A "manifestly unsafe voyage" means that the vessel has been deemed an unacceptable risk to her crew or others, and the Coast Guard has the legal authority to order everyone off. Commander Brudnicki gets on the radio with District One and requests a manifestly unsafe designation for the Satori, and at 12:47 it is granted. The Tamaroa is just a couple of miles away now, within VHF range of the Satori, and Brudnicki raises Leonard on the radio and tells him he has no choice in the matter. Everyone is leaving the boat. At 12:57 in the afternoon, thirteen hours after weighing anchor, the Tamaroa plunges into view.
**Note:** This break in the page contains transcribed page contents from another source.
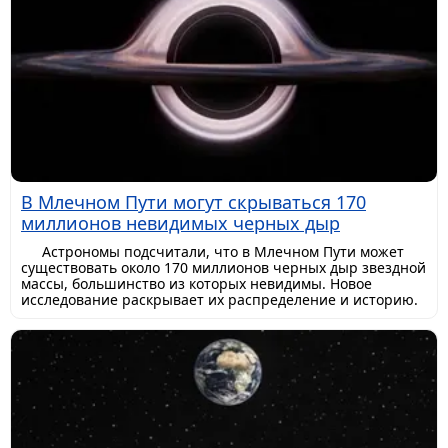
В Млечном Пути могут скрываться 170
миллионов невидимых черных дыр
Астрономы подсчитали, что в Млечном Пути может
существовать около 170 миллионов черных дыр звездной
массы, большинство из которых невидимы. Новое
исследование раскрывает их распределение и историю.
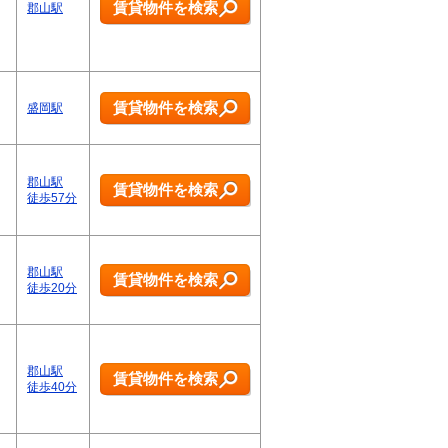
賃貸物件を検索
郡山駅
賃貸物件を検索
盛岡駅
郡山駅
賃貸物件を検索
徒歩57分
郡山駅
賃貸物件を検索
徒歩20分
郡山駅
賃貸物件を検索
徒歩40分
There's a lot of hardware circling the Satori. There's the Falcon, the H-3, the Tamaroa, and the freighter Gold Bond Conveyor, which has been cutting circles around the Satori since the first mayday call. Hardware is not the problem, though; it's time. Dark is only three hours away, and the departing H-3 pilot doesn't think the Satori will survive another night. She'll run out of fuel, start getting knocked down, and eventually break apart. The crew will be cast into the sea, and the helicopter pilot will refuse to drop his rescue swimmer because he can't be sure of getting him back. It would be up to the Tamaroa to maneuver alongside the swimmers and pull them on board, and in these seas it would be almost impossible. It's now or never.
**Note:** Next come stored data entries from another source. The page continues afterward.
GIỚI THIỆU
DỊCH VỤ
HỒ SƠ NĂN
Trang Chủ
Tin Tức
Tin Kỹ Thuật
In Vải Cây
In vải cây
The only way to take them off, Brudnicki decides, is to shuttle them back to the Tamaroa in one of the little Avons. The Avons are twenty-one-foot inflatable rafts with rigid hulls and outboard engines; one of them could make a run to the Satori, drop off survival suits, and then come back again to pick up the three crew. If anyone wound up in the water, at least they'd be insulated and afloat. It's not a particularly complicated maneuver, but no one has done it in conditions like this before. No one has even seen conditions like this before. At 1:23 PM the Tamaroa crew gathers at the port davits, three men climb aboard the Avon, and they lower away.
It goes badly from the start. What passes for a lull between waves is in fact a crest-to-trough change of thirty or forty feet. Chief bosun Thomas Amidon lowers the Avon halfway down, gets lifted up by the next wave, can't keep up with the trough and freefalls to the bottom of the cable. The lifting eye gets ripped out of its mount and Amidon almost pitches overboard. He struggles back into position, finishes lowering the boat, and makes way from the Tamaroa.
The seas are twice the size of the Avon raft. With excruciating slowness it fights its way to the Satori, comes up bow-to-stern, and a crew member flings the three survival suits on deck. Stimpson grabs them and hands them out, but Amidon doesn't back out in time. The sailboat rides up a sea, comes down on the Avon, and punctures one of her air bladders. Things start to happen very fast now: the Avon's bow collapses, a wave swamps her to the gunwales, the engine dies, and she falls away astern. Amidon tries desperately to get the engine going again and finally manages to, but they're up to their waists in water and the raft is crippled. There's no way they can even get themselves back onto the Tamaroa, much less save the crew of the Satori. Six people, not just three, now need to be rescued.
The H-3 crew watches all this incredulously. They're in a two o'clock hover with their jump door open, just over the tops of the waves. They can see the raft dragging heavily through the seas, and the Tamaroa heaving through ninety-degree rolls. Pilot Claude Hessel finally gets on the radio and tells Brudnicki and Amidon that he may have another way of doing this. He can't hoist the Satori crew directly off their deck, he says, because the mast is flailing too wildly and might entangle the hoist. That would drag the H-3 right down on top of the boat. But he could drop his rescue swimmer, who could take the people off the boat one at a time and bring them up on the hoist. It's the best chance they've got, and Brudnicki knows it. He consults with District One and then gives the okay.